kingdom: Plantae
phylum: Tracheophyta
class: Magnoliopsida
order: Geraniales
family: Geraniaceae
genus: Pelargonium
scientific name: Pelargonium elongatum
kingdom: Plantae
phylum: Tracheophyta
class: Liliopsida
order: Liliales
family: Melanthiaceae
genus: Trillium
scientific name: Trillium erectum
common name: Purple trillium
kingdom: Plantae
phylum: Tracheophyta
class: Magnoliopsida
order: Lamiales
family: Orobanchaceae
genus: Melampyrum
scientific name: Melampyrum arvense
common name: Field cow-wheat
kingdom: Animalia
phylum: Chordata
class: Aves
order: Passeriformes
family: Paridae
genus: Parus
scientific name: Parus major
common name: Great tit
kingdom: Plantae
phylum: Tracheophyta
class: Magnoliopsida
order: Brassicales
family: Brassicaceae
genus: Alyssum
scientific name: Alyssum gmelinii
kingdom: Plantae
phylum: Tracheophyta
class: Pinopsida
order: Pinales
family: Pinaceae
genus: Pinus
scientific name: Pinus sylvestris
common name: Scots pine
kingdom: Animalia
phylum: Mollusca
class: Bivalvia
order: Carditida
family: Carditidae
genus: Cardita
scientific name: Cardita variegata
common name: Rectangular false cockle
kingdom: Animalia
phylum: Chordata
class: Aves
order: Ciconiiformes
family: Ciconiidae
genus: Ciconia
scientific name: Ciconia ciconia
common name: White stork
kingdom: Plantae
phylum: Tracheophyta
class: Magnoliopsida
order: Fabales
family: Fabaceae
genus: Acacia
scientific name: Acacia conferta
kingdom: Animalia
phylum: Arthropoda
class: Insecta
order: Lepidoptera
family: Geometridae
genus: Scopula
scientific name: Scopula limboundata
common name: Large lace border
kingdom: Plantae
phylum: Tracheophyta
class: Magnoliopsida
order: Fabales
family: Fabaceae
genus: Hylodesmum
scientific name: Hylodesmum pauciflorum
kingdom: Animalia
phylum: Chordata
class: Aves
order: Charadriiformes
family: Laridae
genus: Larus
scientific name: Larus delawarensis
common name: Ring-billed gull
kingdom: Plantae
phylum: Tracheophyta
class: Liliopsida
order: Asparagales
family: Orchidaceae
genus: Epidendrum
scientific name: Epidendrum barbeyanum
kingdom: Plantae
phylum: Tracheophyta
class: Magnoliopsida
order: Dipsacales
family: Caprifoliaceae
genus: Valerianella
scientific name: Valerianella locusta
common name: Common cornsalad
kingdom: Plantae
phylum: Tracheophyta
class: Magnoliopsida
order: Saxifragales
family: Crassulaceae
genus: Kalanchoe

■ ■ ■ ■ ■ ■ ■

What to do: Write out all the lines in the items above again, swapping "common name" for "vernacular name" everywhere it appears and leaving everything else the same.

Solution to the problem:
kingdom: Plantae
phylum: Tracheophyta
class: Magnoliopsida
order: Geraniales
family: Geraniaceae
genus: Pelargonium
scientific name: Pelargonium elongatum
kingdom: Plantae
phylum: Tracheophyta
class: Liliopsida
order: Liliales
family: Melanthiaceae
genus: Trillium
scientific name: Trillium erectum
vernacular name: Purple trillium
kingdom: Plantae
phylum: Tracheophyta
class: Magnoliopsida
order: Lamiales
family: Orobanchaceae
genus: Melampyrum
scientific name: Melampyrum arvense
vernacular name: Field cow-wheat
kingdom: Animalia
phylum: Chordata
class: Aves
order: Passeriformes
family: Paridae
genus: Parus
scientific name: Parus major
vernacular name: Great tit
kingdom: Plantae
phylum: Tracheophyta
class: Magnoliopsida
order: Brassicales
family: Brassicaceae
genus: Alyssum
scientific name: Alyssum gmelinii
kingdom: Plantae
phylum: Tracheophyta
class: Pinopsida
order: Pinales
family: Pinaceae
genus: Pinus
scientific name: Pinus sylvestris
vernacular name: Scots pine
kingdom: Animalia
phylum: Mollusca
class: Bivalvia
order: Carditida
family: Carditidae
genus: Cardita
scientific name: Cardita variegata
vernacular name: Rectangular false cockle
kingdom: Animalia
phylum: Chordata
class: Aves
order: Ciconiiformes
family: Ciconiidae
genus: Ciconia
scientific name: Ciconia ciconia
vernacular name: White stork
kingdom: Plantae
phylum: Tracheophyta
class: Magnoliopsida
order: Fabales
family: Fabaceae
genus: Acacia
scientific name: Acacia conferta
kingdom: Animalia
phylum: Arthropoda
class: Insecta
order: Lepidoptera
family: Geometridae
genus: Scopula
scientific name: Scopula limboundata
vernacular name: Large lace border
kingdom: Plantae
phylum: Tracheophyta
class: Magnoliopsida
order: Fabales
family: Fabaceae
genus: Hylodesmum
scientific name: Hylodesmum pauciflorum
kingdom: Animalia
phylum: Chordata
class: Aves
order: Charadriiformes
family: Laridae
genus: Larus
scientific name: Larus delawarensis
vernacular name: Ring-billed gull
kingdom: Plantae
phylum: Tracheophyta
class: Liliopsida
order: Asparagales
family: Orchidaceae
genus: Epidendrum
scientific name: Epidendrum barbeyanum
kingdom: Plantae
phylum: Tracheophyta
class: Magnoliopsida
order: Dipsacales
family: Caprifoliaceae
genus: Valerianella
scientific name: Valerianella locusta
vernacular name: Common cornsalad
kingdom: Plantae
phylum: Tracheophyta
class: Magnoliopsida
order: Saxifragales
family: Crassulaceae
genus: Kalanchoe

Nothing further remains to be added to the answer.